What’s next for EUR/USD?

Next, Germany is expected to take center stage next week with the release of IFO’s business climate (26 August), final Q2 GDP growth rate (27 August), GfK consumer confidence (28 August), the advanced rate of inflation for the current month (August 29), retail sales and the labor market report (August 30). In addition, the preliminary rate of inflation in the wider euro area is also expected on August 30.

EUR/USD Technical Outlook

Technically, EUR/USD is positioned to continue its uptrend. On the weekly chart, the spot has left behind the key 200-week SMA at 1.1063, which for now bodes well for the continuation of the ongoing uptrend.

On the daily chart, the technical indicators remain in the overbought region, while the momentum indicates that the current uptrend remains strong. Both the interim 55-day and 100-day SMAs continue to point north at 1.0857 and 1.0820, respectively. Meanwhile, the Spot is holding its business above the critical 200-day SMA at 1.0847, thus maintaining the near-term constructive trend. Meanwhile, further advances are likely, with the YTD high at 1.1194 (August 23) emerging as the immediate upside barrier. A move beyond this level could lead to an advance towards the 1.1200 threshold ahead of the 2023 peak of 1.1275 (July 18).

For a pullback, immediate support is at 1.0881 (weekly low of August 8), followed by the 200-day SMA and August 1.0777 (August 1).

Economic indicator

Consumer Price Index (annual)

The consumer price index (CPI), published monthly by the German statistics office Destatis, measures the average price change for all goods and services purchased by households for consumption purposes. The CPI is the main indicator for measuring inflation and changes in buying trends. The YoY reading compares prices from the reference month to one year earlier. Generally, a high reading is bullish for the euro (EUR), while a low reading is bearish.

Read more.

ECB FAQs

The European Central Bank (ECB) in Frankfurt, Germany is the reserve bank for the euro area. The ECB sets interest rates and manages monetary policy for the region. The ECB’s main mandate is to maintain price stability, which means keeping inflation at around 2%. Its main tool to achieve this is by raising or lowering interest rates. Relatively high interest rates will usually lead to a stronger euro and vice versa. The Governing Council of the ECB takes monetary policy decisions at meetings held eight times a year. Decisions are taken by the heads of national banks in the euro area and six permanent members, including ECB President Christine Lagarde.

In extreme situations, the European Central Bank can implement a policy tool called Quantitative Easing. QE is the process by which the ECB prints euros and uses them to buy assets – usually government or corporate bonds – from banks and other financial institutions. QE usually leads to a weaker euro. QE is a last resort when simply lowering interest rates is unlikely to achieve the objective of price stability. The ECB used it during the Great Financial Crisis of 2009-11, in 2015 when inflation remained stubbornly low, and during the covid pandemic.

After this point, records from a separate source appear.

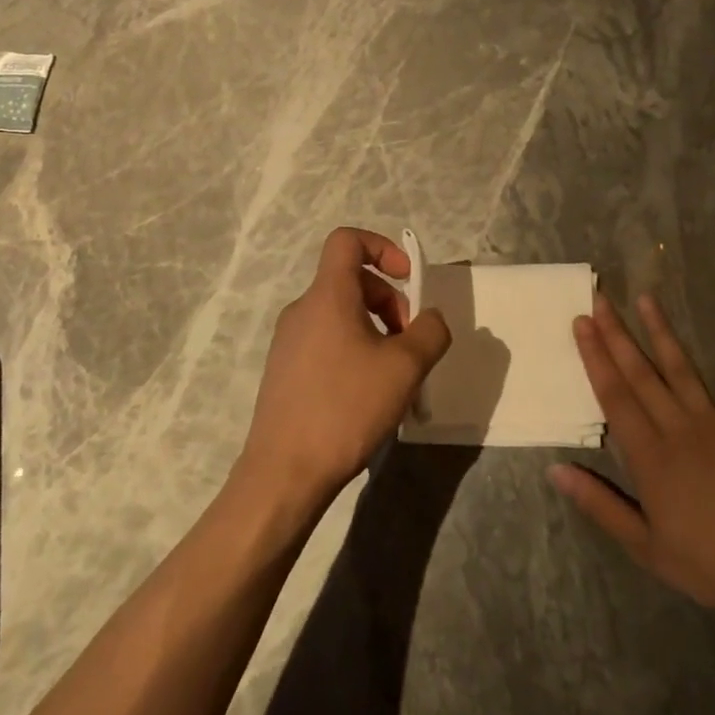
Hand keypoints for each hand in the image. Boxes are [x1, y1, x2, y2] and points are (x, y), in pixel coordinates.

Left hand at [239, 227, 451, 510]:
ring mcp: (288, 342)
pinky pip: (326, 342)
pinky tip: (366, 395)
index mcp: (327, 296)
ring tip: (393, 374)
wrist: (284, 473)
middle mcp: (302, 309)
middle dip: (389, 302)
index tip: (407, 279)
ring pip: (341, 314)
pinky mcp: (284, 371)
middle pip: (351, 281)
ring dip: (374, 330)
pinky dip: (354, 351)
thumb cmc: (346, 408)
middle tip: (409, 343)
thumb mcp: (405, 367)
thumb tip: (430, 319)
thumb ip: (430, 331)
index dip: (382, 247)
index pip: (347, 240)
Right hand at [549, 293, 714, 683]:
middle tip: (599, 299)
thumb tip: (555, 469)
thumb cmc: (704, 563)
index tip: (580, 323)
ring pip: (681, 369)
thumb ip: (599, 504)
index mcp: (649, 455)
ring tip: (646, 298)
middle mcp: (677, 428)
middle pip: (640, 373)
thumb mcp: (642, 545)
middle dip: (616, 334)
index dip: (595, 357)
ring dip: (662, 332)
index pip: (614, 395)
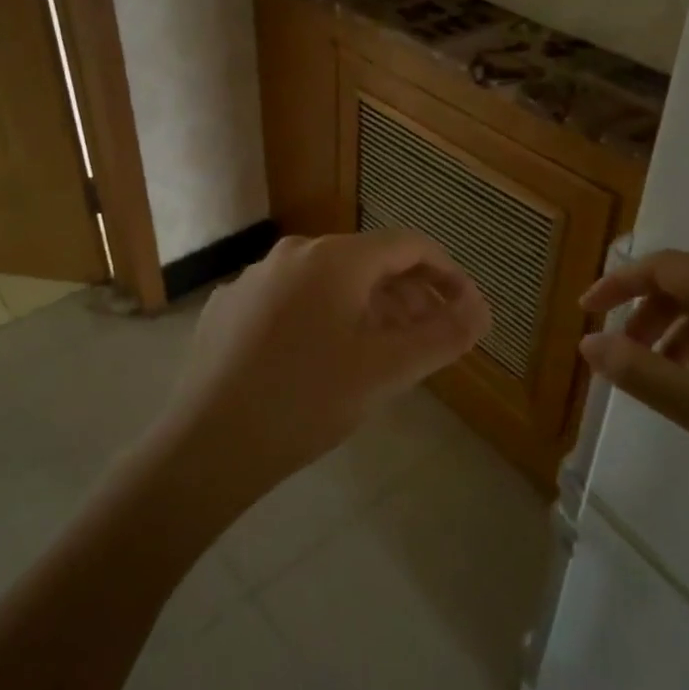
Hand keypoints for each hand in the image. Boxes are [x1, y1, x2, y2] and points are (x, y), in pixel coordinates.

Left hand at [160, 230, 490, 509]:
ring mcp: (255, 279)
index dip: (446, 272)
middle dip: (409, 295)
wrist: (207, 444)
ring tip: (385, 350)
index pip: (408, 245)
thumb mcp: (387, 371)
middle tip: (432, 336)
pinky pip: (292, 300)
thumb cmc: (306, 401)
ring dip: (368, 308)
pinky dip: (324, 318)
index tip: (465, 307)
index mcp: (334, 259)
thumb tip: (481, 308)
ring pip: (328, 282)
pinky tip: (323, 359)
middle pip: (368, 262)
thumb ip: (444, 335)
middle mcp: (293, 254)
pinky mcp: (230, 308)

Quantitative tightening (QT) is the inverse of QE. It is undertaken after QE when an economic recovery is underway and inflation begins to rise. While in QE the European Central Bank (ECB) buys government and corporate bonds from financial institutions to provide them with liquidity, in QT the ECB stops buying more bonds and stops reinvesting the maturing principal in the bonds it already owns . It is usually positive (or bullish) for the euro.